Miriam Magall: „Kindheit in Ägypten". Roman.
Verlag Edition AV, Lich/Hessen 2016
335 Seiten, Broschur. Euro 18.00
ISBN 978-3-86841-111-9
Viel ist in den letzten Jahren in Europa die Rede von Flüchtlingen: aus Ländern, in denen Bürgerkrieg herrscht; aus Ländern, in denen der Islamische Staat Angst und Schrecken verbreitet; aus Afrika, die vor Gewalt und Hunger fliehen. Alle zieht es nach Europa. Eine Gruppe von Flüchtlingen, die praktisch völlig übersehen wird, sind die 850 000 Juden, die um die 1950er Jahre aus allen arabischen Ländern und dem Iran vertrieben werden. Um an diese Flüchtlinge zu erinnern, hat die Knesseth, das israelische Parlament, am 23. Juni 2014 ein Gesetz verabschiedet, das den 30. November als jährlichen landesweiten Gedenktag an diese Vertreibung von Juden aus arabischen Ländern und dem Iran festgelegt.
Um die Vertreibung von Juden aus einem arabischen Land geht es auch im hier vorgestellten Buch: „Kindheit in Ägypten" schildert ihre Geschichte. Seit Jahrhunderten lebt Familie Marzuk in Kairo in Ägypten, zusammen mit mehr als 75.000 anderen Juden, noch im Jahr 1948. Abraham Marzuk besitzt ein Geschäft im Goldmarkt von Kairo; Nonna herrscht über die vielköpfige Familie, insgesamt zwei Söhne und sechs Töchter.
Seit der Gründung des Staates Israel wird die Lage für die Juden in Ägypten zusehends prekärer, wird ihnen ihre Freiheit nach und nach beschnitten. Die Familie Marzuk erkennt frühzeitig, dass sie in diesem Land keine Zukunft mehr hat. Jedes Mitglied der Familie trifft für seine Zukunft eine andere Entscheidung. Josefs Mutter besteht auf Israel.
In Israel lernt Josef, seine eigenen Wünsche auch gegen den Willen der Eltern, vor allem gegen den seiner Mutter durchzusetzen. Ohne ihre Zustimmung heiratet er Tamar, eine Neueinwandererin aus England. Als das erste Kind des jungen Paares geboren wird, es ist kurz vor Pessach, verbringen sie das Fest zum ersten Mal bei Josefs Eltern. Die Eltern erzählen von ihrem Auszug aus Ägypten, die junge Frau erzählt von ihrem eigenen Auszug aus Ägypten. Josefs Mutter stockt der Atem. Das Unglück nimmt seinen Lauf ... Ach ja, Josef hat nie das Erbe seines Großvaters angetreten.
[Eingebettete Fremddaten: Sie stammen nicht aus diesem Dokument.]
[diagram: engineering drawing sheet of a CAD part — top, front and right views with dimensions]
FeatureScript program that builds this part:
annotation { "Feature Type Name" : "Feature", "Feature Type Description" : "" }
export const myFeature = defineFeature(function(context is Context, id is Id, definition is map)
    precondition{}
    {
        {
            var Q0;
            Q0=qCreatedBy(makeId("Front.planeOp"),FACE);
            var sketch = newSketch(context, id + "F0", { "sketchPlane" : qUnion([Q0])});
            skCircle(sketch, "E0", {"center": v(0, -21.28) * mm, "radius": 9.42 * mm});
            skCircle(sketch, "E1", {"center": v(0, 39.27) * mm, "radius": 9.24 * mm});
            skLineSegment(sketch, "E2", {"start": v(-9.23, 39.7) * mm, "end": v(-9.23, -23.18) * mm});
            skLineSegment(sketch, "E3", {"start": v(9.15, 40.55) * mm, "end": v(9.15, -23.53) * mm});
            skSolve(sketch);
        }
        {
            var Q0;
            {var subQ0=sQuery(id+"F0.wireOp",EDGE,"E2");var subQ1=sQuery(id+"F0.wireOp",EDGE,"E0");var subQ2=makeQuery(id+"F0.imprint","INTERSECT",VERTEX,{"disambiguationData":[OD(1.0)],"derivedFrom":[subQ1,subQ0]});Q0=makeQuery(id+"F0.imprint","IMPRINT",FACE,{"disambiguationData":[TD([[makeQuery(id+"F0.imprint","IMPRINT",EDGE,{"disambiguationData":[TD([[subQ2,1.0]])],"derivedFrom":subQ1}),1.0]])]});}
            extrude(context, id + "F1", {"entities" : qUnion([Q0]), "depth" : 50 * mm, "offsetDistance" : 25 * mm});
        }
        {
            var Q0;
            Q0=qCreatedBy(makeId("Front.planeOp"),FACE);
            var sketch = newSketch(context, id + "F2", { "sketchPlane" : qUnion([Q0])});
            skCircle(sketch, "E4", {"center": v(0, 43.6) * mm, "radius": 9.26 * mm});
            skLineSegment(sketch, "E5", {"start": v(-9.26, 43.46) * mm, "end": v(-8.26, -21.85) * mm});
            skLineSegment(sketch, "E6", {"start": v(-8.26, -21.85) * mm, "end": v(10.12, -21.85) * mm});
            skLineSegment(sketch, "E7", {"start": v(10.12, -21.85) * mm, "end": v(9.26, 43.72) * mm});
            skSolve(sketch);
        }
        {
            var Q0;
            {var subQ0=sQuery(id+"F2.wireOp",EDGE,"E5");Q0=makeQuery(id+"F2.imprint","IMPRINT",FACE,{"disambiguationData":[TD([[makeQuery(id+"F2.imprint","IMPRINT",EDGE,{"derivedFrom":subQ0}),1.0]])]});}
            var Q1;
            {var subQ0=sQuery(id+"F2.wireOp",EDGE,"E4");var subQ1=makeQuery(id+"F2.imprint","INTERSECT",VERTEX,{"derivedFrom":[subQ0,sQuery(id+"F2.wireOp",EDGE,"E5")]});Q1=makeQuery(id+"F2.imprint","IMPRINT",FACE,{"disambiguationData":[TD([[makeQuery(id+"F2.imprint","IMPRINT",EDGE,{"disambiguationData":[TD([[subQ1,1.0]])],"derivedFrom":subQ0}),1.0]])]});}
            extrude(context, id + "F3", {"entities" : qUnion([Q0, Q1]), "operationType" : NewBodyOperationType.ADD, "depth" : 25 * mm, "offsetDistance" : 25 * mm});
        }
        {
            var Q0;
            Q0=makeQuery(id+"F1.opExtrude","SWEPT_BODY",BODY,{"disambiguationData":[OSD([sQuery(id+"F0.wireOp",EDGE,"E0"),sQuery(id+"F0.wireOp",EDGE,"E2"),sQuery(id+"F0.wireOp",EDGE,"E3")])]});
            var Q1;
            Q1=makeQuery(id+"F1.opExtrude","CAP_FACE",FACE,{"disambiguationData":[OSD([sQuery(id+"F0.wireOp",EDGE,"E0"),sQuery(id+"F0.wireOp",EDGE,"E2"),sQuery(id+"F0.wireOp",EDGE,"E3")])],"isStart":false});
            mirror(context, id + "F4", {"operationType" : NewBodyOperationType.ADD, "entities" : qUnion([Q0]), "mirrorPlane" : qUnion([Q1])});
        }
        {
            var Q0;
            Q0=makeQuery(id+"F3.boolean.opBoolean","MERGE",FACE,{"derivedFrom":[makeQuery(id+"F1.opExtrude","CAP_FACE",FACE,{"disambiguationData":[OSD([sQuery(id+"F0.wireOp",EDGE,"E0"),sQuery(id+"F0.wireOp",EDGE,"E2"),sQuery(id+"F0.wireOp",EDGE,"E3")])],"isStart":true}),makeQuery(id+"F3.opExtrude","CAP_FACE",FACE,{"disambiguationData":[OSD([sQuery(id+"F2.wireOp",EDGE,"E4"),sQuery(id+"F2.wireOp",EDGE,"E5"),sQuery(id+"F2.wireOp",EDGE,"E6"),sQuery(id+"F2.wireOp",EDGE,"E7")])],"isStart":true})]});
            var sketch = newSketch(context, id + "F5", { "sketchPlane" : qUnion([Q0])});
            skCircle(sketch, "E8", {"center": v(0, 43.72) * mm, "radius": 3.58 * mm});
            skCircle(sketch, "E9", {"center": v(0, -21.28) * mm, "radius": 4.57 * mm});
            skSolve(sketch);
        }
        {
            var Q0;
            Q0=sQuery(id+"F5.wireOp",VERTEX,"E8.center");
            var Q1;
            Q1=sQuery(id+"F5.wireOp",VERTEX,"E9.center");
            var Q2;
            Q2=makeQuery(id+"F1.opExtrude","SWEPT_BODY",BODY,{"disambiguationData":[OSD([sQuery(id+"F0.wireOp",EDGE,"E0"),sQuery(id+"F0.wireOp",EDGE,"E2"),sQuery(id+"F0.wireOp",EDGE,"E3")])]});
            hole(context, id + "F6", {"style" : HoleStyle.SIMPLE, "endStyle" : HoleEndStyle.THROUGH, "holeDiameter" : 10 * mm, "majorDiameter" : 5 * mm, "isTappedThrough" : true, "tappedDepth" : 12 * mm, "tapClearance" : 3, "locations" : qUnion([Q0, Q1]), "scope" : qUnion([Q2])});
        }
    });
Viel wird der Lesende in diesem Buch über das Leben von Juden in einem arabischen Land und von ihren Traditionen erfahren. Denn wann immer die Familie zusammenkommt, um gemeinsam zu feiern oder zu trauern, erzählt man sich von vergangenen Ereignissen und Erlebnissen. Später berichten sie einander von ihren Erfahrungen als Neueinwanderer in Israel, als zu den rund 650 000 jüdischen Bewohnern des Landes zur Zeit der Gründung des Staates Israel im Mai 1948 und danach nicht nur der Großteil der aus den arabischen Länder und dem Iran Vertriebenen einwandern, sondern auch die Überlebenden der Schoa, die in Lagern in Europa und auf Zypern warten müssen, bis sich die Tore des Landes für sie öffnen. Eine gewaltige Kraftanstrengung für den gerade geborenen Staat, in dem es an allem fehlt, an natürlichen Rohstoffen, an Häusern und an Essen. Aber er schafft es. 70 Jahre später wird man in Israel keine Flüchtlinge aus arabischen Ländern in elenden Lagern mehr antreffen; sie wohnen in festen Häusern, verteilt über das ganze Land, von Metulla im Norden bis Elath im Süden. Es gibt Schulen, Universitäten mit herausragenden Wissenschaftlern, darunter nicht wenige die Nachfahren der aus den arabischen Ländern Vertriebenen, eine produktive Landwirtschaft und viele Museen sowie Konzert- und Theaterhallen.
Eine spannende und höchst informative Lektüre, bei der nicht nur über interessante Menschen und spannende Ereignisse zu erfahren ist, sondern ein Buch der Märchen und Legenden, erzählt von Miriam Magall, die sich in der Tradition der Maggidim, der alten Geschichtenerzähler Osteuropas versteht. Sehr zu empfehlen.